Date: September 3 – 6, 2021
Location: Sechelt Inlet
Partners: Brittany, Will, Anne, Alex, Nikki, Christian, Nicole, Dawn, Matt
Distance Paddled: ~50 km
Photos: Brittany and Anne
One of the last really big group camping trips Brittany and I went on was a kayaking trip in the Broken Islands. That trip had some rain and a little bit of egg on our faces when our neighbours at the campsite called the Coast Guard because we were late coming back on a very windy day. We had a lot of fun but we needed some redemption on the water.
For Labour Day weekend, six old faces and four new ones headed to Sechelt Inlet for type 1 nautical fun.
Sechelt Inlet is a destination that I’ve overlooked for years since I’m not the one to plan paddling trips. With the organization done by Alex and Nikki, Brittany and I just had to be joiners and meet the gang at the ferry in the early afternoon on Friday before the long weekend.
With the short ferry and short drive, we were at the kayak rental business north of Porpoise Bay in the later afternoon and pushed off a little after 5:00. Within 30 minutes we reached the “aquarium” where we peered down at assorted sea creatures and schools of small fish. Another hour or so brought us to the perennially popular Nine Mile Beach campground. We didn’t even get out of our boats to check it out after talking with some of the crowd on the beach and instead paddled across the inlet to Halfway Beach.
Summer is ending and the earlier evenings can’t be ignored. The group was hungry and light was fading so Brittany jumped straight into reheating a big batch of curry she made a few days earlier while everyone else found a spot to pitch tents. It was pretty dark as we finished off the curry and changed to brownies for dessert. At the same time, a 4L bag of wine was being passed around followed by a bottle of whiskey. Unlike a lot of people, Covid hasn’t led to an uptick in my drinking but in the presence of good friends and summer’s last hurrah, it was a good time to wet my whistle. The laughter and stories while watching the stars come out and bioluminescence in the surf was worth the headache the next morning.
Our first full day dawned grey but clear allowing a relaxed breakfast discussing the relative merits of camp french press coffee versus instant versus canned. Anne is a proponent of canned because she can drink it in her tent without getting out or even turning on a stove. When the fat drops began to fall, camp was broken in a hurry and we were out on the water sometime after 10:00.
We headed north in bouts of rain and headwind, underneath the power line crossing stretched across the inlet, and then swung east into Narrows Inlet on our way to camp 2 at Tzoonie Narrows. There are a few fish farms along the west side of Sechelt Inlet and you can hear fish food rattling along the pipes before being flung out to the pens by a swinging feeder.
At the campsites at Tzoonie we found it to be pretty wet and dark since nearly the entire area is under tree cover. We spent a long time figuring out how to set up a tarp and feeling a fair bit soggier than we wanted. Fortunately the rain abated in the evening and we were able to eat in the open together at the far end of the site at a little beach with an apple tree (harvested for breakfast).
The rain was a one-day event but grey skies and wind still mixed it up with sunshine and calm waters for the remainder of the trip. On the third day we paddled down to Kunechin Point for a late lunch and a bit of swimming. If I come back to paddle in Sechelt Inlet again, this campground would be my first choice. Excellent views from a small bluff and generally more open than any of the other areas we checked out.

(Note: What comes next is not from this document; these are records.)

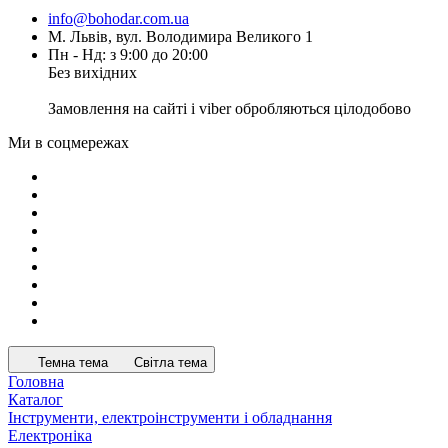
info@bohodar.com.ua
М. Львів, вул. Володимира Великого 1
Пн - Нд: з 9:00 до 20:00
Без вихідних
Замовлення на сайті і viber обробляються цілодобово
Ми в соцмережах
Темна тема
Світла тема
Головна
Каталог
Інструменти, електроінструменти і обладнання
Електроніка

Our last paddle across more open water was across the mouth of Salmon Inlet on our way to a final camp at Nine Mile Beach (fingers crossed). The wind had consistently been against us and there was the beginnings of white caps. With our spotty track record in windy water, we wanted to make sure we crossed as a group and made sure no one was struggling. However, in this case, progress was still pretty easy and we floated around to Nine Mile Beach in the late afternoon and found the last remaining spots to pitch tents. While definitely not the prime real estate, they were flat enough and we spent our final evening on the beach anyway taking advantage of the recently lifted fire ban and making sure the kayaks would be light for our last paddle by finishing off another bag of wine.
Our group soaked up the sun on the final morning until noon while almost every other group cleared out hours earlier. When we did set out, the wind was the strongest yet so we made good use of the coastline to regroup in protected areas. At the first of these stops, Brittany spotted a mink and I turned just in time to see it scamper behind the rocks. The paddle back to return the kayaks was never going to be too long but the wind was dying down as we went allowing us to relax a little more and float through the aquarium for a second time.
Lunch at the Lighthouse Pub in Scehelt aligned well with an early-evening ferry reservation for a stress-free finish to an all-time weekend.
Thanks to everyone for taking responsibility for a group meal each. The carrying capacity of a kayak plus the high-effort put in by each couple meant we ate better paddling for four days than I ever do in a given four-day stretch at home. We also brought fresh water for the duration of the trip which was a good call. The only easily accessible stream we saw was at Nine Mile Beach but surely some other source can be found with a little legwork.